2月にマスクの入手が困難になって1ヶ月以上経過します。暫らく厳しい規制はありませんでしたが3月10日に「マスクチーム」が立ち上がり、閣議でマスク転売禁止が決まりました。マスク転売禁止が施行された3月15日以降は、オークションサイトなどで見かけることはなくなりました。「マスクチーム」は「医療機関や介護施設に対して国が購入したマスク供給を、自治体や関係企業と連携し、円滑に行っていく」とのことです。
我々が普段使用する不織布のマスクの穴は5μmの大きさです。スギ花粉は30μm、くしゃみなどの飛沫は5μm、細菌は1〜2μm、ウイルスは0.1〜0.3μmです。花粉や飛沫には有効ですが細菌、ウイルスを防ぐのは困難であることが分かります。
オーストラリアのNew South Wales大学のRaina MacIntyre教授は、インフルエンザにおいてマスクの有効性を検証しました。マスク着用と手洗い、マスク着用のみ、両方せずの3つのグルーブに分けてインフルエンザの罹患率を調査しました。
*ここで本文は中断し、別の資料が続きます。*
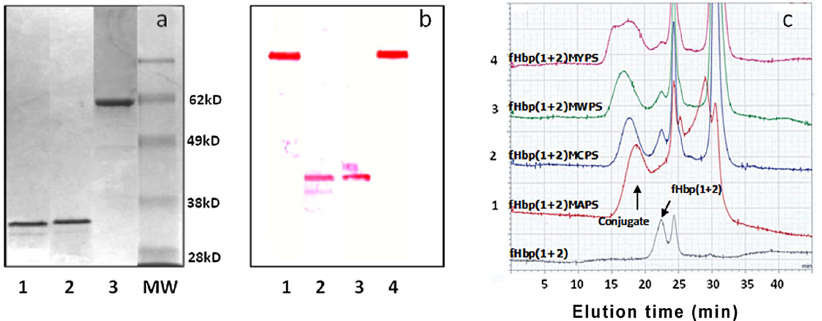
Figure 6. Analysis of purified fHbp variants and fHbp capsular conjugates. In Fig. 6a, is the Commassie Blue stained gel (10%) showing purified fHbp1 (Lane 1), fHbp2 (Lane 2) and fHbp(1 + 2) fusion product (Lane 3). In Fig. 6b is the Western blot analysis using mAbs Jar 5 (specific for fHbp1) and Jar 11 (specific for fHbp2); fHbp(1 + 2) in lanes 1 and 4 developed with mAbs Jar 5 and Jar 11 respectively; fHbp1 in lane 2 developed with mAb Jar 5, and fHbp2 in lane 3 developed with mAb Jar 11. In Fig. 6c are shown the HPLC profiles of fHbp(1 + 2) and the conjugate products fHbp(1 + 2)MAPS, fHbp(1 + 2)MCPS, fHbp(1 + 2)MWPS, fHbp(1 + 2)MYPS monitored at 280 nm.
マスク着用と手洗いのグループは両方しないグループよりもインフルエンザの症状になる人が35〜51%も低下しました。しかし、マスクのみの着用のグループは両方しないグループとの有意な差はなかったとのことです。手洗いをしっかり行うことが非常に重要です。WHO(世界保健機関)は「マスクだけでは感染を防げる保証は無いとして、貴重な資源をむだにせず、また間違った使い方をしないためにも、症状のある人だけがマスクをするよう」呼びかけています。CDC(アメリカ疾病対策センター)は「特別な状況にないかぎり、感染を避けるという目的で症状のない人がマスクを着用することは推奨しない」としています。
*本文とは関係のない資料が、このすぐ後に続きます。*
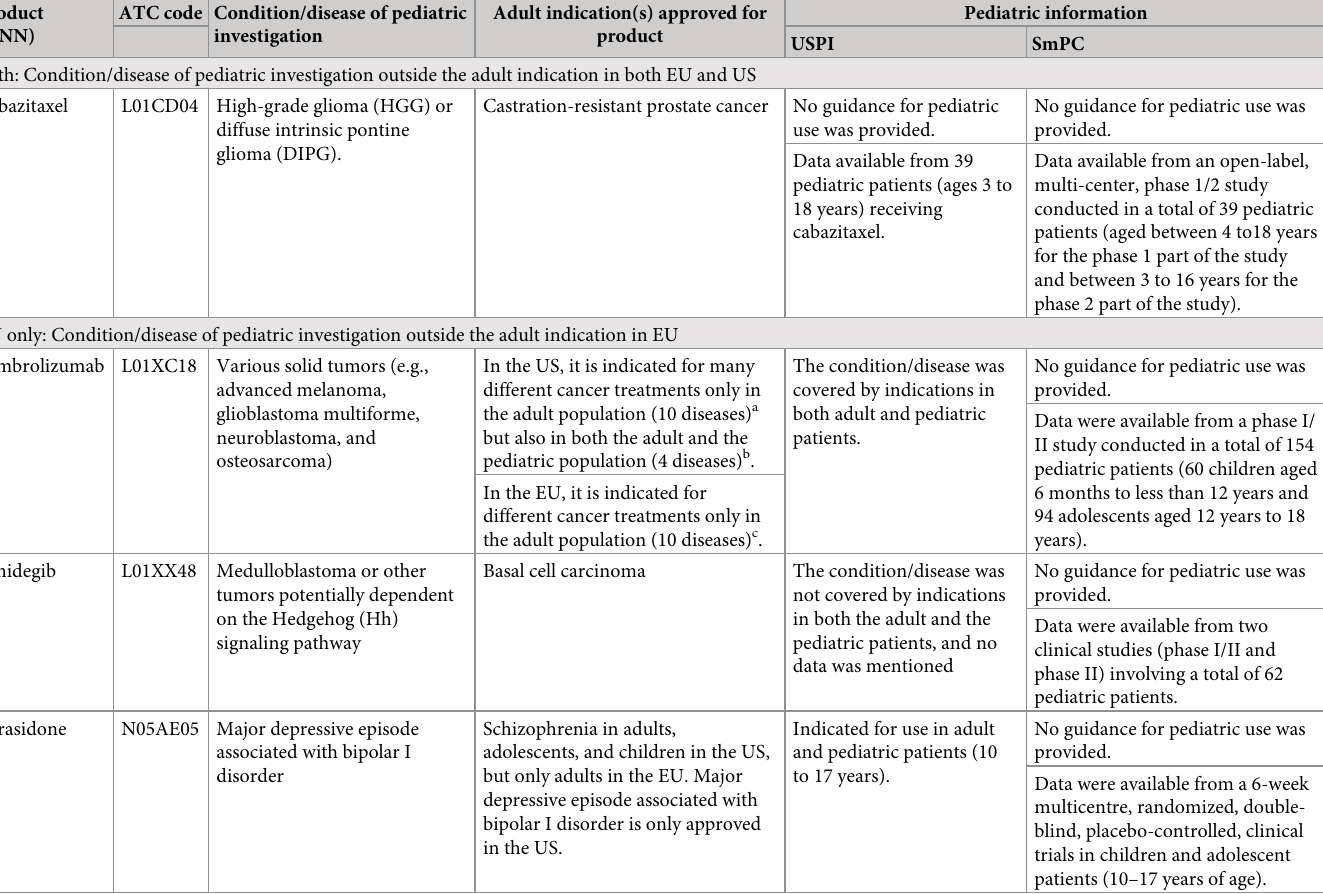
Table 8. Summary of pediatric data available for a condition and disease outside the adult indications in the SmPC (n = 4) and the USPI (n = 1). Pediatric-only indi- cations not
首相官邸や厚生労働省も「感染症の拡大の効果的な予防には風邪や感染症の疑いがある人たちに使ってもらうことが何より重要です。」とHPで訴えています。不要不急のマスクの利用を控え、感染してしまったときや、疑いのある時や、家族などの看病などで必要なときにマスクが足りなくなることを防ぐ必要があります。
冬に乾燥するとウイルスが軽くなり空気中に漂うため、インフルエンザ等の感染症が流行します。人の気道や肺には1,000分の1ミリの繊毛がびっしりと生えています。繊毛は呼吸で入り込んだ異物を体外や胃に排出します。肺に入った異物は30分で排出されます。繊毛は寒さと乾燥に弱いので、冬には感染症に罹患しやすくなります。この観点からもマスクで喉の乾燥を防ぐことで感染症の対策になります。
コロナは熱に弱いので26〜27度のお湯で効果があるなどのデマ情報がいくつも飛び交っていますが、実害がない情報はまだしもフィリピン、イラン、コスタリカなどではメタノールが効果があると聞いた人が死亡する事故が発生しています。
危機的な情報になればなるほどより正しい情報を見極め冷静に対応することが非常に大事であると思います。新型コロナウイルスが流行していますが、日本は一定の経済活動を保ったまま対応が出来ています。この恵まれた状況を維持し1日も早く日常が戻るよう気を抜かない引き続き対応していきたいと思います。